*** Begin section ***
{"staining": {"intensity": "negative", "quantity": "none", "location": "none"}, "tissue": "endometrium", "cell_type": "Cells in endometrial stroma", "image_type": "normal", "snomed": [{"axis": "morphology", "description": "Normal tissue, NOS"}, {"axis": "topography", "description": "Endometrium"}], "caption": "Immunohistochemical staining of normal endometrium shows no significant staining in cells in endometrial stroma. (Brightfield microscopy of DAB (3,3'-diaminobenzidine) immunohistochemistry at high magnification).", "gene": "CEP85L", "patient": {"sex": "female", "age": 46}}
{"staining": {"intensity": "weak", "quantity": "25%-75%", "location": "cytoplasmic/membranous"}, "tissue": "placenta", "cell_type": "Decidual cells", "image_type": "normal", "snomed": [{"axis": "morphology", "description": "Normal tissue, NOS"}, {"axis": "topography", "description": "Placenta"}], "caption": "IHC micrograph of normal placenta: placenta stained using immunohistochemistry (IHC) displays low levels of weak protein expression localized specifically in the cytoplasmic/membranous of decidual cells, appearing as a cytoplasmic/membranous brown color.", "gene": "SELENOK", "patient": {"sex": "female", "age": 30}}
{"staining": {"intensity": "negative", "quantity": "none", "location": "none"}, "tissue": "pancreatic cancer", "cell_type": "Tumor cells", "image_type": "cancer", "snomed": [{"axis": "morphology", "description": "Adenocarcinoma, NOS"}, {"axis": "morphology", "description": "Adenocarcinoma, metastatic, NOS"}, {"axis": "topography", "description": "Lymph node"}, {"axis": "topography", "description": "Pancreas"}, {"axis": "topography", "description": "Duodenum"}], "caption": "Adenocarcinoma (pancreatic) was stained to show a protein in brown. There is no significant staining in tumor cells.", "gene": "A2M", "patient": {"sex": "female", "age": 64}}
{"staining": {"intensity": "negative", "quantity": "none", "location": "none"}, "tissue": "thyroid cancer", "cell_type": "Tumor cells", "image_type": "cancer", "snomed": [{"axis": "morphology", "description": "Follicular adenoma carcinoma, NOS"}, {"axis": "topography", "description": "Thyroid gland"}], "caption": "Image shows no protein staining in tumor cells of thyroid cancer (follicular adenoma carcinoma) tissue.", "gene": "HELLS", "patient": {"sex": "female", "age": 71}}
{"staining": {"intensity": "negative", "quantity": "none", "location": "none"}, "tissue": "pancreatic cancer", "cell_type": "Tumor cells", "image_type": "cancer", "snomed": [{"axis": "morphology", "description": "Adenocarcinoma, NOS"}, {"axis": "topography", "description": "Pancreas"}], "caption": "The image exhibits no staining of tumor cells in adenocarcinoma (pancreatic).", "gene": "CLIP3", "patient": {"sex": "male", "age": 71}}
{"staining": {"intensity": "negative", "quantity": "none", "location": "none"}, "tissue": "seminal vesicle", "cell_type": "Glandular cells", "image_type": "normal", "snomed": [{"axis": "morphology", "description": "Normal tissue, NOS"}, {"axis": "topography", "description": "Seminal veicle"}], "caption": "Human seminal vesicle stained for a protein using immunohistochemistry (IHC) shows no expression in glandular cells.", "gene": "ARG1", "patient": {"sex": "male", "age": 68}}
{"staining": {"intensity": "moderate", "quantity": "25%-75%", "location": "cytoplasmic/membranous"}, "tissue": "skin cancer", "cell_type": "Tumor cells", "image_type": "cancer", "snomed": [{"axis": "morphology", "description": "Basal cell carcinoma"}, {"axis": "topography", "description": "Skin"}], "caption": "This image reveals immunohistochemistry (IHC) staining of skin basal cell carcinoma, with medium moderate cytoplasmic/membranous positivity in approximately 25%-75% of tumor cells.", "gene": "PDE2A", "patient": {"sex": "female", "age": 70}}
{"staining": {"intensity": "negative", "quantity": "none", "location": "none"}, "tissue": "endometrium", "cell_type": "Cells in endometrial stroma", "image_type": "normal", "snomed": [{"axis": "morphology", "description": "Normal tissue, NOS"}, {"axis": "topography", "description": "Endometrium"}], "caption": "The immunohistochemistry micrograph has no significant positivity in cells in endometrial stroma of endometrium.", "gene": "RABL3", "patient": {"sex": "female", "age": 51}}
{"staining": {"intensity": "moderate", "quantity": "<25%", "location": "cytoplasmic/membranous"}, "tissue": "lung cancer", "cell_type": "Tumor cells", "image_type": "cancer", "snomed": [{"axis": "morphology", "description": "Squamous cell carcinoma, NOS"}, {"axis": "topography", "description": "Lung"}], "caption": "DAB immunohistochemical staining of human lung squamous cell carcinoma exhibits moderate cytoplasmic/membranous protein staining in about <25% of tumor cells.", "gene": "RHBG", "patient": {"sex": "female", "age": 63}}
*** End section ***
▸ EXERCISE AIM
The required output is the set of lines from the first line of the data through the line that contains "(pancreatic) was stained", transcribed exactly.

▸ TASK OUTPUT
{"staining": {"intensity": "negative", "quantity": "none", "location": "none"}, "tissue": "endometrium", "cell_type": "Cells in endometrial stroma", "image_type": "normal", "snomed": [{"axis": "morphology", "description": "Normal tissue, NOS"}, {"axis": "topography", "description": "Endometrium"}], "caption": "Immunohistochemical staining of normal endometrium shows no significant staining in cells in endometrial stroma. (Brightfield microscopy of DAB (3,3'-diaminobenzidine) immunohistochemistry at high magnification).", "gene": "CEP85L", "patient": {"sex": "female", "age": 46}}
{"staining": {"intensity": "weak", "quantity": "25%-75%", "location": "cytoplasmic/membranous"}, "tissue": "placenta", "cell_type": "Decidual cells", "image_type": "normal", "snomed": [{"axis": "morphology", "description": "Normal tissue, NOS"}, {"axis": "topography", "description": "Placenta"}], "caption": "IHC micrograph of normal placenta: placenta stained using immunohistochemistry (IHC) displays low levels of weak protein expression localized specifically in the cytoplasmic/membranous of decidual cells, appearing as a cytoplasmic/membranous brown color.", "gene": "SELENOK", "patient": {"sex": "female", "age": 30}}
{"staining": {"intensity": "negative", "quantity": "none", "location": "none"}, "tissue": "pancreatic cancer", "cell_type": "Tumor cells", "image_type": "cancer", "snomed": [{"axis": "morphology", "description": "Adenocarcinoma, NOS"}, {"axis": "morphology", "description": "Adenocarcinoma, metastatic, NOS"}, {"axis": "topography", "description": "Lymph node"}, {"axis": "topography", "description": "Pancreas"}, {"axis": "topography", "description": "Duodenum"}], "caption": "Adenocarcinoma (pancreatic) was stained to show a protein in brown. There is no significant staining in tumor cells.", "gene": "A2M", "patient": {"sex": "female", "age": 64}}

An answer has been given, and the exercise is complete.